The amendment regards bad business loans and was attached to a Justice Ministry bill, which is being discussed at the relevant parliamentary committee. The Greek government proposes the write off of up to approximately half of 40 billion euros in bad loans in order to accommodate small business that have been hammered by the ongoing crisis.

According to Mr. Dendias, this amendment was the result of hard work and close cooperation with social partners, the Hellenic Bank Association, the lenders and the European Central Bank and its aim is to to exhaust the possibilities of the system and the economy and “succeed in the restart of the Greek market.” Continuing, the outgoing Minister underlined that it is part of “an effort to relieve the debt of professionals and businesses, first of all to the lenders and is linked to the measures for the repayment of arrears to the State and the social insurance funds in installments.”

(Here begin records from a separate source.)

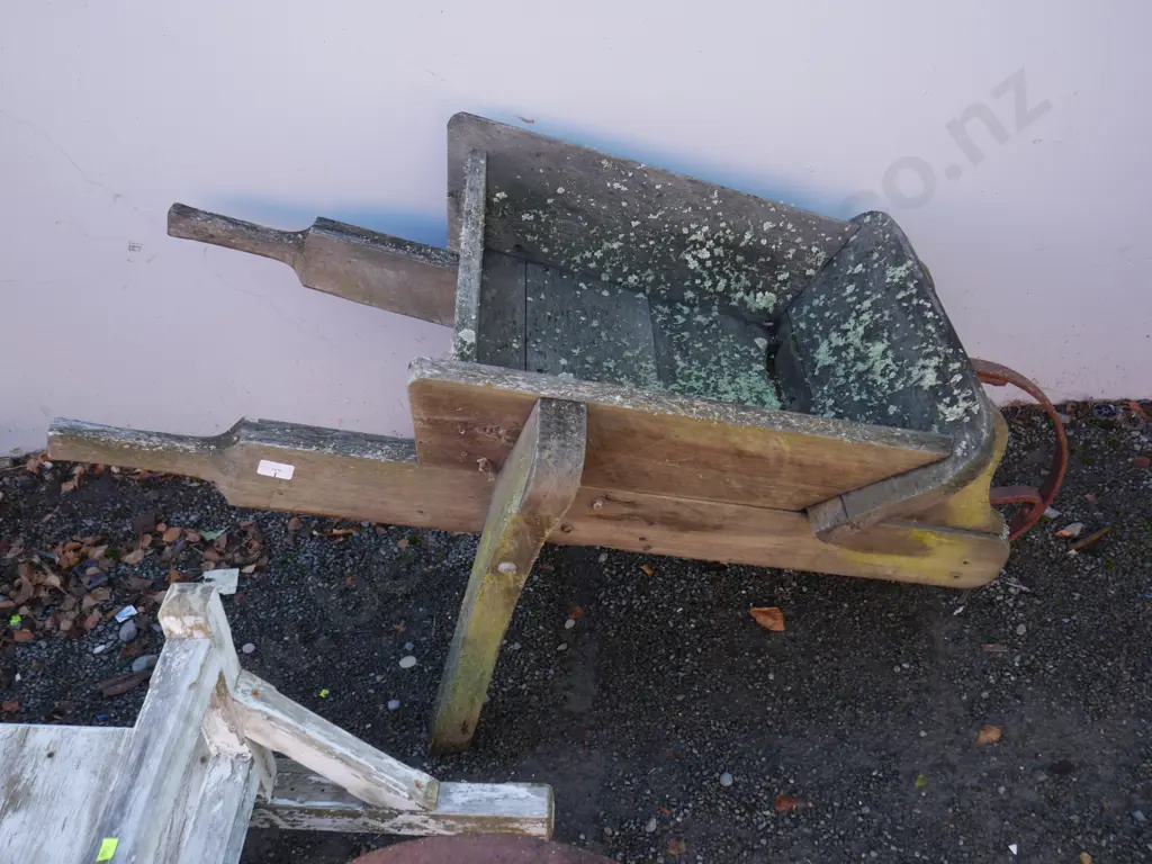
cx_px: 576
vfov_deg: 39.7
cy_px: 432
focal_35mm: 36
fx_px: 1198
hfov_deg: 51.4
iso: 200
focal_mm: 18
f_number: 4
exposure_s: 1/100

According to the government, about 180,000 small and medium businesses were eligible for a write-off of up to 50% of overdue debt to banks if they started making payments again, while currently the amendment targets almost 165,000 minor businesses, providing more than 700,000 job positions, that owe an average of 45,000 euros each to the banks. “These are businesses that have been badly hurt by the crisis and survived. It is our moral obligation to do that for them,” Mr. Dendias underlined, concluding that the European Union and International Monetary Fund lenders were positive towards the move, but some details still need to be arranged.